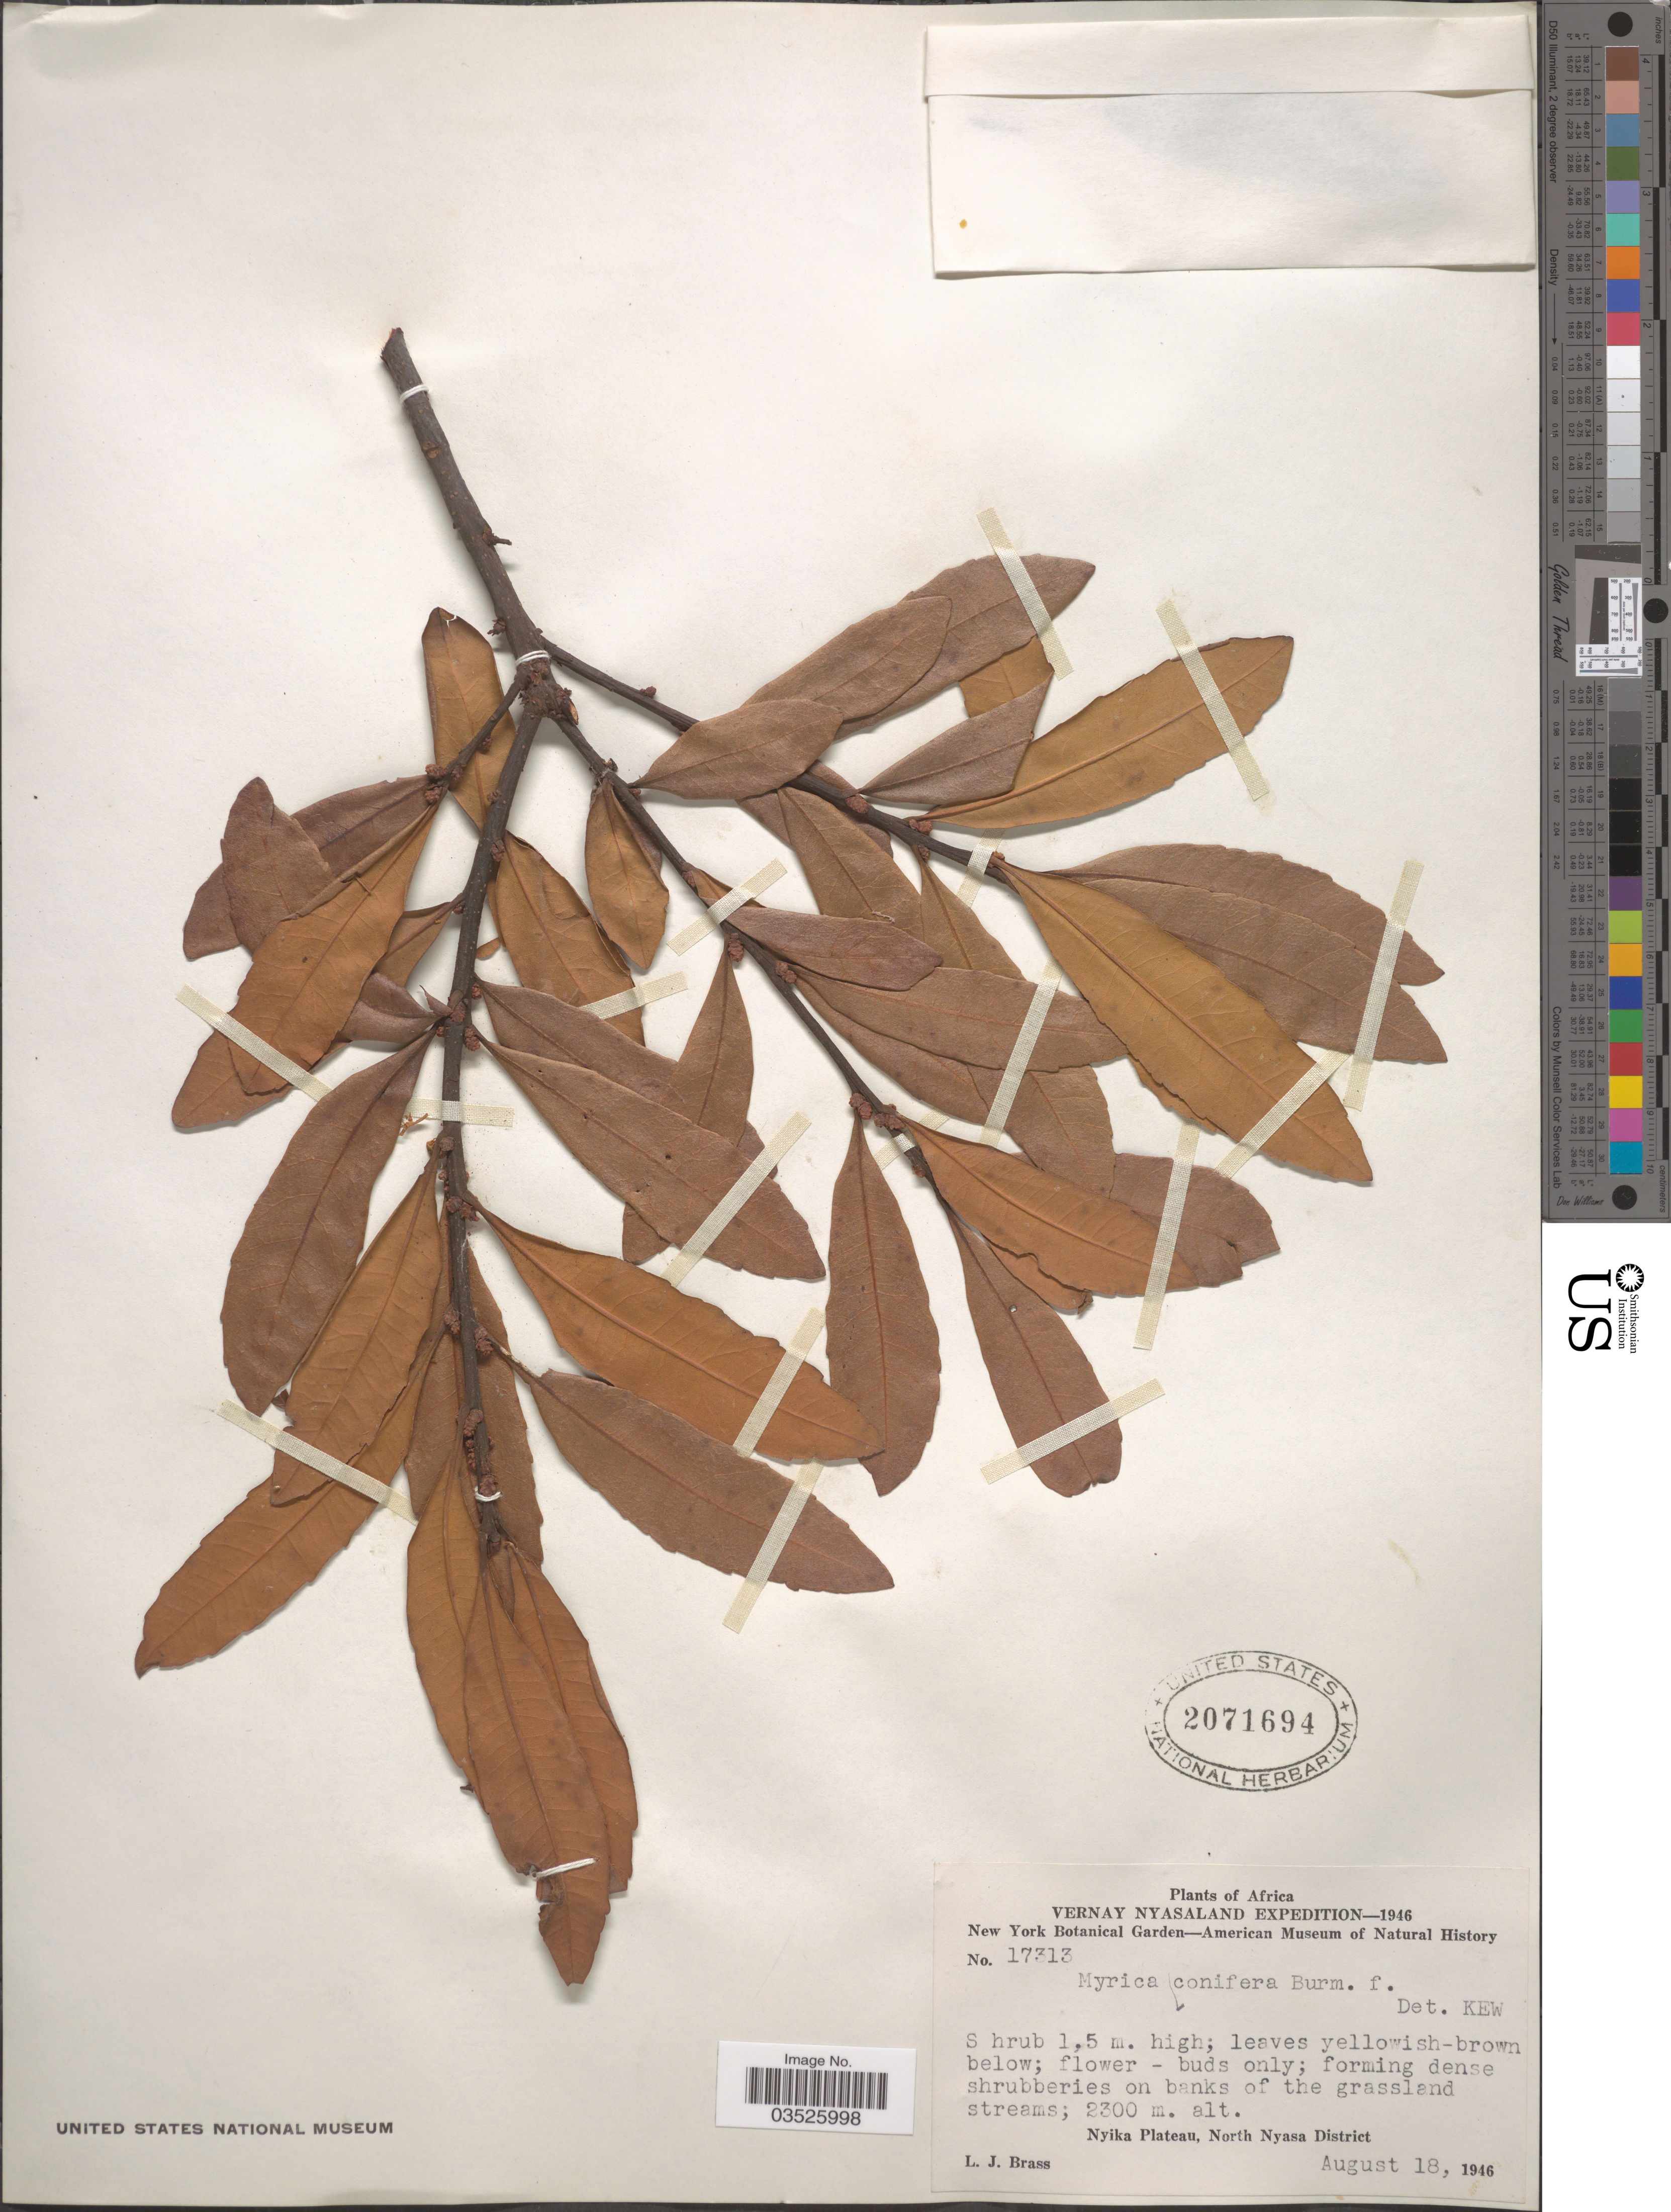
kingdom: Plantae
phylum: Tracheophyta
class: Magnoliopsida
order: Fagales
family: Myricaceae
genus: Morella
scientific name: Morella serrata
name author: (Lam.) Killick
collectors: L. J. Brass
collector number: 17313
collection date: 1946-08-18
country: Malawi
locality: Vernay Nyasaland. Nyika Plateau, North Nyasa District.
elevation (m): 2300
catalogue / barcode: US 2071694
######
GIVEN REQUEST: Reproduce every line of the items above verbatim, omitting the pictures.

THE REPLY:
kingdom: Plantae
phylum: Tracheophyta
class: Magnoliopsida
order: Fagales
family: Myricaceae
genus: Morella
scientific name: Morella serrata
name author: (Lam.) Killick
collectors: L. J. Brass
collector number: 17313
collection date: 1946-08-18
country: Malawi
locality: Vernay Nyasaland. Nyika Plateau, North Nyasa District.
elevation (m): 2300
catalogue / barcode: US 2071694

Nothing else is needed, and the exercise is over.